I have been a research assistant and PhD student in the Research Group “Pro­gram­ming Languages and Verification” headed by Professor Jürgen Giesl since October 2022 and one of the main developers of the Automated Program Verification Environment (AProVE) tool. Moreover, I am part of the interdisciplinary Research Training Group UnRAVeL.

Personal Research: My research focuses on theoretical computer science. I’m interested in automated reasoning and verification of (probabilistic) programs. In particular, I work on fully automated termination and complexity analysis of functional programs dealing with data structures. For this, I focus on analyzing termination and (expected) complexity of (probabilistic) term rewriting, which is a very basic functional programming language. All my contributions are implemented in the Automated Program Verification Environment (AProVE) Tool.

AProVE: AProVE is a system for automated termination and complexity proofs of term rewrite systems (TRSs) and several variations of TRSs. Moreover, AProVE also handles several other formalisms, e.g., imperative programs (Java Bytecode and C / LLVM), functional programs (Haskell 98), and logic programs (Prolog). The power of AProVE is demonstrated in the annual International Competition of Termination Tools and the International Competition on Software Verification. AProVE also won two Kurt Gödel medals at VSL 2014.
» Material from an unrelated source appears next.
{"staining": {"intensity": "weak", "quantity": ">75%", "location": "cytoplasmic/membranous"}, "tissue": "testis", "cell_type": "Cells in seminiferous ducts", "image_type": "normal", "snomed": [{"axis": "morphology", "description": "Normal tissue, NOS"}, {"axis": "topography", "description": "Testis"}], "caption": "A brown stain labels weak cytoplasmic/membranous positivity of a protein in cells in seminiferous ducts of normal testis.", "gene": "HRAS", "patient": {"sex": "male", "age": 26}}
UnRAVeL: UnRAVeL (UNcertainty and Randomness in Algorithms, VErification and Logic) is an interdisciplinary Research Training Group funded by the German Research Foundation (DFG). The goal is to significantly advance probabilistic modelling and analysis for uncertainty by developing new theories, algorithms, and tool-supported verification techniques, and to apply them to core problems of security, planning, and safety and performance analysis. To tackle these research challenges, theoretical computer scientists from computer-aided verification, logic and games, algorithms and complexity, together with experts from management science, and railway engineering form the core of this Research Training Group.